2. A silicon nano actuator comprising:

a mechanical amplifier fabricated from silicon comprising at least one actuating arm; and

piezoelectric material housed in the amplifier such that mechanical movement of the actuating arm causes the material to generate electricity.

3. The apparatus of claim 2 wherein the amplifier is substantially 0.5 mm thick.

4. The apparatus of claim 2 wherein the amplifier is less than 0.75 mm thick.

5. The apparatus of claim 2 wherein the amplifier is less than 1 mm thick.

6. The apparatus of claim 2 wherein the amplifier is less than 2 mm thick.

7. The apparatus of claim 2 wherein the amplifier is substantially 7.5 mm long.

8. The apparatus of claim 2 wherein the amplifier is less than 20 mm long.

9. The apparatus of claim 2 wherein the piezoelectric material is a piezoelectric stack.

10. The apparatus of claim 9 wherein the piezoelectric stack is a co-fired ceramic piezo stack.

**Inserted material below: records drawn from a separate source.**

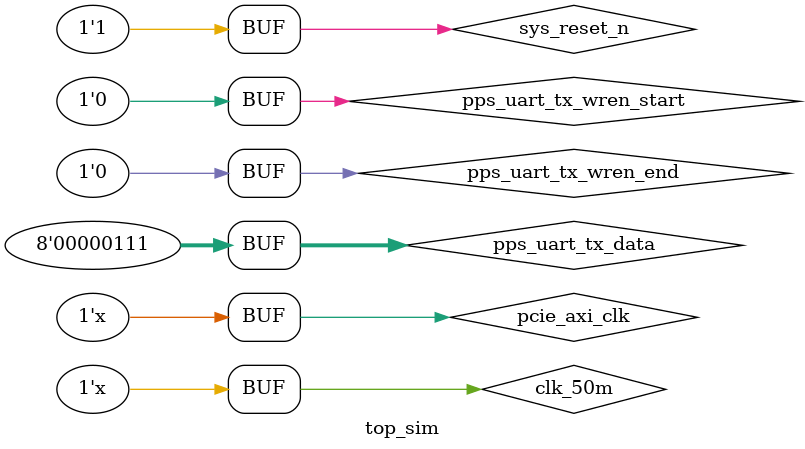
<source format=v>
`timescale 1ns / 1ps


module top_sim(

    );

reg                                     pcie_axi_clk               ;
reg                                     clk_50m                    ;
reg                                     sys_reset_n                ;
wire                                    GNSS_RXD_1V8               ;
reg                                     pps_uart_tx_wren_start     ;
reg                                     pps_uart_tx_wren_end       ;
reg                    [   7:0]         pps_uart_tx_data           ;

initial begin
    pcie_axi_clk=0;
    clk_50m=0;
    sys_reset_n=0;
    pps_uart_tx_wren_start = 0;
    pps_uart_tx_wren_end = 0;
    pps_uart_tx_data=1;
    #50
    sys_reset_n = 1;
    #200
    pps_uart_tx_wren_start = 1;
    pps_uart_tx_data =2;
    #4
    pps_uart_tx_data = 3;
    pps_uart_tx_wren_start = 0;
    #4
    pps_uart_tx_data = 4;
    #4
    pps_uart_tx_data = 5;
    #4
    pps_uart_tx_data = 6;
    #4
    pps_uart_tx_data = 7;
    pps_uart_tx_wren_end = 1;
    #4
    pps_uart_tx_wren_end =0;
end


cl2304_uart_warpper   #(
    .UART_NUM                          (1                         ) 
) cl2304_uart_warpper_pps(
    .pcie_axi_clk                      (pcie_axi_clk              ),
    .clk_50m                           (clk_50m                   ),
    .sys_reset_n                       (sys_reset_n               ),

    .uart_tx_wren_start                (pps_uart_tx_wren_start    ),
    .uart_tx_wren_end                  (pps_uart_tx_wren_end      ),
    .uart_tx_data                      (pps_uart_tx_data          ),
    .fifo_uart_tx_prog_full            (                          ),
    
    .uart_bps                          ('h01b2                    ),//²¨ÌØÂÊ
    //    ²¨ÌØÂÊ     1200      2400	      4800	    9600       19200      38400	        57600      115200   230400	  460800	921600
    //    ÉèÖµ      0xa2c2    0x5160	     0x28B0	   0x1458      0x0a2c     0x0516	   0x0364      0x01b2   0xD9      0x6C	    0x36	  
    .uart_data_bit                     (8                         ),//Êý¾ÝÎ»
    .uart_stop_bit                     (2                         ),//Ð£ÑéÎ»£º0£¬1£¬2£¬3·Ö±ð´ú±íÎÞÐ£Ñé£¬ÆæÐ£Ñé£¬Å¼Ð£Ñé£¬ÎÞÐ£Ñé
    .uart_parity_bit                   (2                         ),//Í£Ö¹Î»£º0£¬1£¬2£¬3·Ö±ð´ú±í1£¬1.5£¬2£¬1µÄÍ£Ö¹Î»

    .fifo_uart_rx_empty                (                          ),
    .uart_rx_data                      (                          ),

    .tx_o                              (GNSS_RXD_1V8              ),
    .rx_i                              (GNSS_RXD_1V8              ) 
);

always #2 pcie_axi_clk = ~pcie_axi_clk;
always #10 clk_50m = ~clk_50m;
endmodule

</source>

11. The apparatus of claim 9 wherein the piezoelectric stack comprises a stack of at least one section of single-crystal piezo material, such crystal having a positive electrode and a negative electrode.

12. The apparatus of claim 11 wherein the positive electrode and negative electrodes are printed on the sections of a single-crystal piezo material.

13. The apparatus of claim 12 wherein an adhesive causes the electrodes to adhere together.

14. The apparatus of claim 12 wherein a compressive force causes the electrodes to adhere together.

15. The apparatus of claim 2 wherein the piezoelectric material is a single crystal piezo material.

16. A method of making a nano actuator, the method comprising the following steps:

fabricating the actuator out of silicon wherein the actuator comprises a unitary mechanical amplifier comprising a fixed supporting member having a first mounting surface, an opposed movable supporting member having a second mounting surface, at least one actuating arm, and a mechanical link connecting the movable supporting member and the actuating arm;

moving the movable supporting member from a first position to a second position;

inserting a piezoelectric material between the fixed supporting member and movable supporting member; and

returning the movable supporting member from the second position so that the compressive force between the first supporting member and the movable supporting member holds the piezoelectric material in place.

17. The method of claim 16 wherein the supporting member is moved parallel to the actuating arm.

18. The method of claim 16 wherein the piezoelectric material is a single crystal piezo material.

19. The method of claim 16 wherein the piezoelectric material is a piezoelectric stack.

20. The method of claim 16 wherein the supporting member is moved using a tool.